Step 4: An Improved Cheese Box
Improving the cheese box meant thinking about how we use it.
Often we might just want one or two slices of cheese to have on a cracker or in a sandwich.
This means getting the box out of the fridge, finding a knife, finding a chopping board, cutting the cheese then washing everything and putting it away.
If we put the knife and the chopping board in the box, we have saved a lot of trouble.
How to install a chopping board in the cheese box?
I started with a glass storage box with a snap on airtight lid.
I didn't get this from IKEA, but it looks as though they have a similar one (shown above) called FÖRTROLIG.
Mine is about 20cm across the top. I chose glass rather than all plastic as it is easier to see what's inside, but a plastic one would work fine. In fact a plastic one is a better use of space as the walls are thinner and not so angled. Anyway - this box has plenty of room inside. The chopping board needs to be cut to fit the recess inside the sealing part of the lid.
I had an old chopping board that was ideal for this project. It is made from polypropylene I believe. It shouldn't be too thick.
In order to cut the chopping board I pressed the lid of the container into a piece of paper sitting on a jiffy bag. This gave a clear impression of the inside dimension we needed. I then cut this out of paper and checked the size before transferring to the chopping board.
Step 5: Fitting the Chopping Board
How to cut a material that has been designed to resist cutting?
Actually this was surprisingly easy. Polypropylene cuts well using woodwork tools.
I cut out the rough shape with a hacksaw and then planed the edges to the right size.
With a bit of luck, you should be able to get the chopping board so that it just presses into the recess.
That way you don't need to secure with anything and is easy to pop out when you want to wash it.
Then you need to find a knife. I managed to find this stainless cheese knife that would fit in the box nicely.
I first measured the box and then find a knife online that looked as though it would fit.
Step 6: Using the Cheese Box
I suggest lining the bottom of the cheese box with newspaper. This seems to do a great job at absorbing the odours and keeping the moisture level down.
My preferred lining material is the FT because of the colour, but here I am using a Times weather report, I think. You will find that some newspapers are already too cheesy to absorb the odours so watch out!
Fold it a couple of times to fit in the bottom.
Then take your cheese and wrap it individually in greaseproof paper.
Put the knife in the box and you are ready to go.
Some may be concerned about cross contamination of cheeses from the knife or board.
It is up to you how fussy you are with this.
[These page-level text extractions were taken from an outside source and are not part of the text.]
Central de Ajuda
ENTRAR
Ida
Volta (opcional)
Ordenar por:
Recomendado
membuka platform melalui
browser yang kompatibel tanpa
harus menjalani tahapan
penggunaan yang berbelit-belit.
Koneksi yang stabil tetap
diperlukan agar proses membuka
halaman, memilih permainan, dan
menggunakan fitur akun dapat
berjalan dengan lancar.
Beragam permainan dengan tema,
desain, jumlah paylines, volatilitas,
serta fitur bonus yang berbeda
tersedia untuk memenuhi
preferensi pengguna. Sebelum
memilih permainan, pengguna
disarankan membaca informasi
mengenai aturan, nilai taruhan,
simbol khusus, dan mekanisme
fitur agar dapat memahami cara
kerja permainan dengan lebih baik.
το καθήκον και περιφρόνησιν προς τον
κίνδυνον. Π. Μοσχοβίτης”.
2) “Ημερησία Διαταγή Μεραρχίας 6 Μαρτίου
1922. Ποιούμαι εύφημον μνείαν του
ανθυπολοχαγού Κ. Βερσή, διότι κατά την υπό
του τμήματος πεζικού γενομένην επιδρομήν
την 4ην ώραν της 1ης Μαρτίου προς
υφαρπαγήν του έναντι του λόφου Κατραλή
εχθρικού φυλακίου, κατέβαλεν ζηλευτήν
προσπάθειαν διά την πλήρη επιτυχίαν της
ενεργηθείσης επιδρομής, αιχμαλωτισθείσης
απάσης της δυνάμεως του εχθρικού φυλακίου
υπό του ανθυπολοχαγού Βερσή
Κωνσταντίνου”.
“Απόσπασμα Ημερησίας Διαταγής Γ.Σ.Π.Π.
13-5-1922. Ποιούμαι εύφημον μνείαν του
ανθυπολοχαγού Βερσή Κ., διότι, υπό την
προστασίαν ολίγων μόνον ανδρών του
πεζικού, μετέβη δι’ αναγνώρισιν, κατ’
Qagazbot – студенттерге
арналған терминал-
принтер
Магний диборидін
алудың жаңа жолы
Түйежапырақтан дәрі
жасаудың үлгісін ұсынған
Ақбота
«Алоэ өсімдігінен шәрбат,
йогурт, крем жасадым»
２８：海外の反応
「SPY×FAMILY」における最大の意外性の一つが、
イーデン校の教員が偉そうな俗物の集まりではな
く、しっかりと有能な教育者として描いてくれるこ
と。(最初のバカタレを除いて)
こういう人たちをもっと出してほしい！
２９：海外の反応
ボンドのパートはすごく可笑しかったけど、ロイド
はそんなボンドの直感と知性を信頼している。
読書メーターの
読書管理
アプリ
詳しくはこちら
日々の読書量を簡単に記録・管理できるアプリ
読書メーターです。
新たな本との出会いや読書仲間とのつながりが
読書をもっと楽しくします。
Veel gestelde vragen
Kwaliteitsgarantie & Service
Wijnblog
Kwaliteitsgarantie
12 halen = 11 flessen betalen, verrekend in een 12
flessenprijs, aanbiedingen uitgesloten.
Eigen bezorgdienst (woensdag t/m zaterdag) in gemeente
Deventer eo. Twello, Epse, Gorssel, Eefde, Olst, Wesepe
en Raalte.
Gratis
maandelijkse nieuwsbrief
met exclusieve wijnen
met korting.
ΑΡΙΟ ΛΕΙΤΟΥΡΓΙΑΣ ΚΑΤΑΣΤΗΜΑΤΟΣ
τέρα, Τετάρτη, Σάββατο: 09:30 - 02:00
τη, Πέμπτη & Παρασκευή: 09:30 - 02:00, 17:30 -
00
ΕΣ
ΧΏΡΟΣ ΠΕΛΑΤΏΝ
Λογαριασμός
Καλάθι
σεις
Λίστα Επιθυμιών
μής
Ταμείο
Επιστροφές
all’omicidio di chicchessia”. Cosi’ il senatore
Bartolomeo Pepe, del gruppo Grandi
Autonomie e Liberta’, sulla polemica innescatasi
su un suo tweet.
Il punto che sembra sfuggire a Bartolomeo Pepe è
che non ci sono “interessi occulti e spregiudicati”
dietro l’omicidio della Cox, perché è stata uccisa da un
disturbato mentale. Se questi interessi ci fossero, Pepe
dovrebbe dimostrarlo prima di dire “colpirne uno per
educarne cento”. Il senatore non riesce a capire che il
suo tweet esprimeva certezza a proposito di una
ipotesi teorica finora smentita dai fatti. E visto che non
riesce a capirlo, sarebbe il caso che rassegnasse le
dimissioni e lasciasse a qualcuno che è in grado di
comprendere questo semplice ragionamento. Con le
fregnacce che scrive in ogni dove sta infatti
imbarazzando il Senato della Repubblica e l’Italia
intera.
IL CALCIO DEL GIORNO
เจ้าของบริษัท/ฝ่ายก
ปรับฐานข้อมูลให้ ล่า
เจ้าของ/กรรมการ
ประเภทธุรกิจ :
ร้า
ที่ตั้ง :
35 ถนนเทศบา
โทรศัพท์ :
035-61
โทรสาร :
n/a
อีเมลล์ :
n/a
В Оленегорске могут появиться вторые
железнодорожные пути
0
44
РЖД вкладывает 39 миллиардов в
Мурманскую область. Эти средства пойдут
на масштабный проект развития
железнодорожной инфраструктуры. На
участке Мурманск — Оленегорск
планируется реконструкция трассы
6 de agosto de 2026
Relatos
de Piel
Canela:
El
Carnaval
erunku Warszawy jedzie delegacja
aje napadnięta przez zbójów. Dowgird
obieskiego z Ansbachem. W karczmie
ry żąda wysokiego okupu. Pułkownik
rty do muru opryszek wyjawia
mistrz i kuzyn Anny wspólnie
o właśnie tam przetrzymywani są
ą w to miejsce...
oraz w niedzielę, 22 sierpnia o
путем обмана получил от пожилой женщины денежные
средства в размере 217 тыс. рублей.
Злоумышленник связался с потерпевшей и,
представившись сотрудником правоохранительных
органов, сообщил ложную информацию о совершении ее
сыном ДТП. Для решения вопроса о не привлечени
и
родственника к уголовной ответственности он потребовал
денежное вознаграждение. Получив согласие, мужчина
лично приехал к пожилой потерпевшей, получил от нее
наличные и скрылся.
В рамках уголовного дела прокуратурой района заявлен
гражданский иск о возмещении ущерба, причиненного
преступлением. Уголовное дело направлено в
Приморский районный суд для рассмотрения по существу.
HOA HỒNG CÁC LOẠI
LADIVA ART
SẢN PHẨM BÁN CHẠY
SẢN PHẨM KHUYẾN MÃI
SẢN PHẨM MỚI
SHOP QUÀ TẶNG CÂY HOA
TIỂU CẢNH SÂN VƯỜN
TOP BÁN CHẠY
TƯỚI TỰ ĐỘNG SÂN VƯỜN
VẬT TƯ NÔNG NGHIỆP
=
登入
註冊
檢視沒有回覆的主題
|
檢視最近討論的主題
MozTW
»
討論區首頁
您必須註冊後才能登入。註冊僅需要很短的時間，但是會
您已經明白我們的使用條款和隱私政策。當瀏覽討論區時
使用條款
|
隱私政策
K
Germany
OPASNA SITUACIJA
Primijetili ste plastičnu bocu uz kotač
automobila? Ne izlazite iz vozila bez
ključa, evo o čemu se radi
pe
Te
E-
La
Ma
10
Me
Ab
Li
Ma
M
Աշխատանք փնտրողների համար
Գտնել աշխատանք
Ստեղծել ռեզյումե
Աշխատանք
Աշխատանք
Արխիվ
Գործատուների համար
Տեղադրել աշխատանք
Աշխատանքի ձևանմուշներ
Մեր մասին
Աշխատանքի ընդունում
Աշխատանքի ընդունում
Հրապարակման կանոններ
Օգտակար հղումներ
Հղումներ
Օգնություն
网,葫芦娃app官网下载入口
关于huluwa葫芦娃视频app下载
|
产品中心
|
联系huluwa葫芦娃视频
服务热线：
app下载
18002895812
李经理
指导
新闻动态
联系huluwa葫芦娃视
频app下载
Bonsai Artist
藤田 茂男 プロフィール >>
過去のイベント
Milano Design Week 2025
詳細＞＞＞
I am not.
With hard cheeses I generally wash the knife and board the third or fourth time I have used them, but with soft cheese every time. If you cut the cheese on its paper then you don't need to wash the chopping board.
Useful fact: Nearly all cheese rinds are edible (not the wax ones of course!). They might not all taste great, but don't automatically throw them away. The cheeses in the picture are a cheddar, a hard Spanish goat cheese and a piece of parmesan. Both the goat cheese and the parmesan have rinds you can eat. They are the same material as the rest of the cheese but just developed in a different way. Parmesan rind can be very tough, but can be melted and is often used in soups.